1. Monday Evening
You see, now fear often fingers your heart,
and at times the world seems only distant news;
the old trees guard your childhood for you
as an ever more ancient memory.
Between suspicious mornings and foreboding nights
you have lived half your life among wars,
and now once more, order is glinting toward you
on the raised points of bayonets.
In dreams sometimes the landscape still rises before you,
the home of your poetry, where the scent of freedom
wafts over the meadows, and in the morning when you wake,
you carry the scent with you.
Rarely, when you are working, you half-sit, frightened
at your desk.
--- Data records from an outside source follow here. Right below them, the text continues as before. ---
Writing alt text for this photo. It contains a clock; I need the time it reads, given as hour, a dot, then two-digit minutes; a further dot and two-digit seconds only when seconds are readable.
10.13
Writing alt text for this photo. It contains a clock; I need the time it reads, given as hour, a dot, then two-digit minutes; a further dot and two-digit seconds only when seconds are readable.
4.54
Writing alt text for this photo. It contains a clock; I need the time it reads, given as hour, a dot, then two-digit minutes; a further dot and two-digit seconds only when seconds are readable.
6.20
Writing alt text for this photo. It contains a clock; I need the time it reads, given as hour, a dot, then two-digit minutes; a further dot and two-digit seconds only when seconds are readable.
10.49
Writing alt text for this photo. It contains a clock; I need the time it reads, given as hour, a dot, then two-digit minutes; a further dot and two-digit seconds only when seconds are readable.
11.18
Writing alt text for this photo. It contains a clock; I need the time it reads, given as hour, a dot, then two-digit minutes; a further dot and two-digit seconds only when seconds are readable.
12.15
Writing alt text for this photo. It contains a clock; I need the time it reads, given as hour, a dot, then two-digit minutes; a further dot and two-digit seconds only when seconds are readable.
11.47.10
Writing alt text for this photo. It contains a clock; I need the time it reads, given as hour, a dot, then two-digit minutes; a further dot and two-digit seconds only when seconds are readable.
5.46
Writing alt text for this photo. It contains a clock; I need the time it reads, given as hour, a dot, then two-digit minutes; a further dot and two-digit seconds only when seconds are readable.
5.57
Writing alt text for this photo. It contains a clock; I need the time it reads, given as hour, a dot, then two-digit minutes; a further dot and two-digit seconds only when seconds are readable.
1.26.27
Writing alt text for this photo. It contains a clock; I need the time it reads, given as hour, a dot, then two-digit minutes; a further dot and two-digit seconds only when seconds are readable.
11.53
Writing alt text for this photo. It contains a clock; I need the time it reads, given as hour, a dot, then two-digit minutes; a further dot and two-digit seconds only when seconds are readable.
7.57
And it's as if you were living in soft mud;
your hand, adorned with a pen, moves heavily
and ever more gravely.
The world is turning into another war—a hungry cloud
gobbles the sky's mild blue, and as it darkens,
your young wife puts her arms around you,
and weeps.
2. Tuesday Evening
Now I sleep peacefully
and slowly go about my work—
gas, airplanes, bombs are poised against me,
I can neither be afraid, nor cry;
so I live hard, like the road builders
among the cold mountains,
who, if their flimsy house
crumbles over them with age,
put up a new one, and meanwhile
sleep deeply on fragrant wood shavings,
and in the morning, splash their faces
in the cold and shining streams.
I live high up, and peer around:
it is getting darker.
As when from a ship's prow
at the flash of lightning
the watchman cries out, thinking he sees land,
so I believe in the land also—and still I cry out
life!
with a whitened voice.
And the sound of my voice brightens
and is carried far away
with a cool star and a cool evening wind.
3. Weary Afternoon
A dying wasp flies in at the window,
my dreaming wife talks in her sleep,
and the hems of the browning clouds
are blown to fringes by a gentle breeze.
What can I talk about? Winter is coming, and war is coming;
soon I will lie broken, seen by no one;
worm-ridden earth will fill my mouth and eyes
and roots will pierce through my body.
Oh, gently rocking afternoon, give me peace—
I will lie down too, and work later.
The light of your sun is already hanging on the hedges,
and yonder the evening comes across the hills.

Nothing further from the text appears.